The other caveat (i.e., in addition to the necessity of being careful about how many hard pulls you’re putting on your credit report — because if you don’t learn how to game that, you’ll torch your score — and managing the balances so that they never exceed 50%, at most, of a given card’s limit — because going over that will tank your score too), is that this is only worth the time and effort if you’re sure you’re going to be approved for at least $10k and ideally much, much more on every card. You’re only going to be able to use half of the credit line on each card if you want to shield your score, so you really need three with $20k-$25k limits (e.g., so you can play with ~$30k-$40k) in order for this to add up to any meaningful amount of money.
Also (and I hope this goes without saying) you want to already have a house and a car before you go out and do anything like this. Because if you try to get a mortgage, or even a car lease, and they see all these cards on your credit report, they’re likely to deny you unless you can show so much income that everything else is irrelevant.
Oh, and this probably isn’t the best idea for married people with lots of children because if something happens to you, they’re going to have pay those cards off. So… consider your personal circumstances. And, again, NOT financial advice.

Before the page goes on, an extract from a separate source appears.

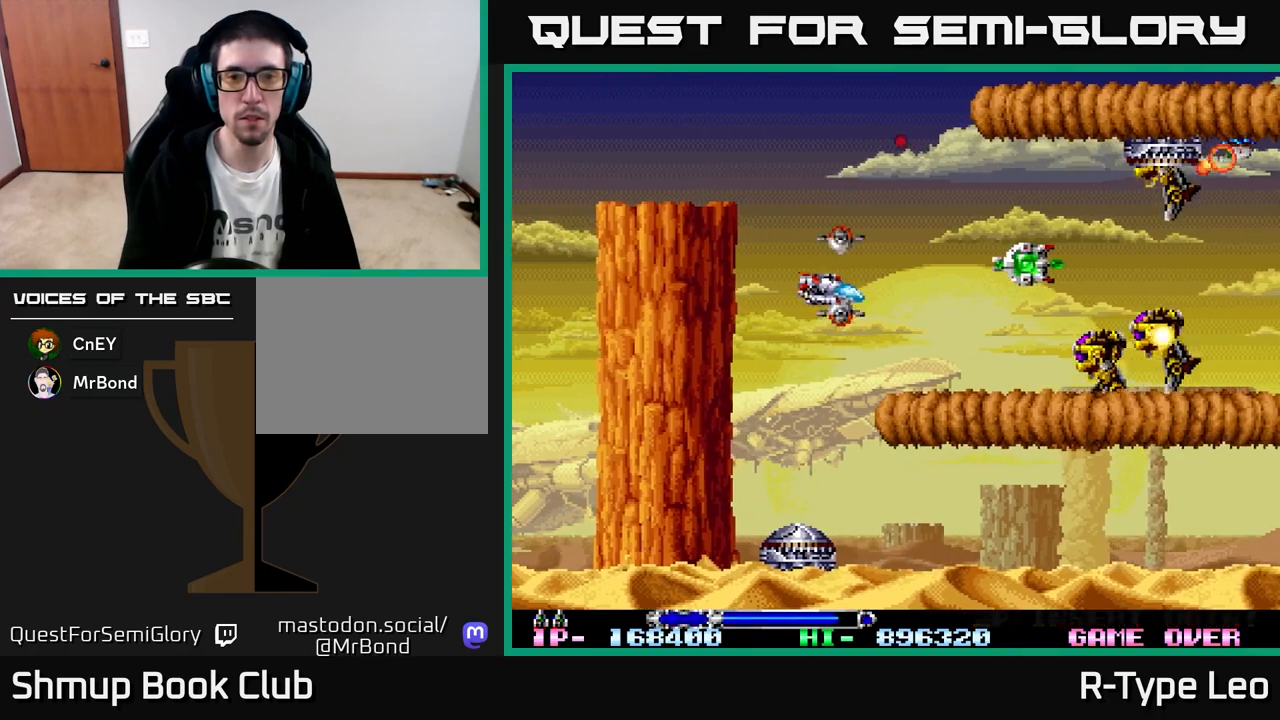
{"buttons": [], "left_stick": "center", "events": [[167, "DPAD_LEFT", "up"], [350, "DPAD_DOWN", "up"], [350, "X", "down"], [467, "X", "up"]]}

I listened to a podcast on credit card rates. I can’t recall the details – honestly it was rather boring – but the gist of it was that 1) delinquency rates are nowhere remotely near 20% (checked data: currently 3%, in GFC was only 7%), 2) much of the rate goes to fund all the points and perks as well as to marketing, 3) the savviest and highest-income cardholders are “transactors” who get the perks and don’t pay the rates, 4) the cardholders who pay most of the rates aren’t in a position to use most of the perks (struggling to keep up with your CC debt <> jetting off to Italy on points).
It seems like the world might be a fairer place if there were cards with much lower rates and no perks. There should be room for high-rate cards for subprime consumers or young consumers starting to build credit. Regardless, making that change abruptly will have major unintended consequences, cure worse than disease style.
There should be no perks. Many retailers are starting to add a percentage to bills to cover the card fee they are charged to cover rewards or points the cards offer users.
Penalty rates for missing payments can exceed 29%. I can understand being assessed a penalty, but 30% on the remaining balance! I would love to see bank execs dragged-out in front of an irate House investigative committee in order to explain their interest rates, fees, penalties, and profits. That would be fighting for Main Street, but I do not envision that happening anytime soon.
For example, if you are late by a day paying the entire balance it can cost a sizable amount for the next 2 months on many cards. For the banks cards are a ‘heads I win tails you lose’ affair.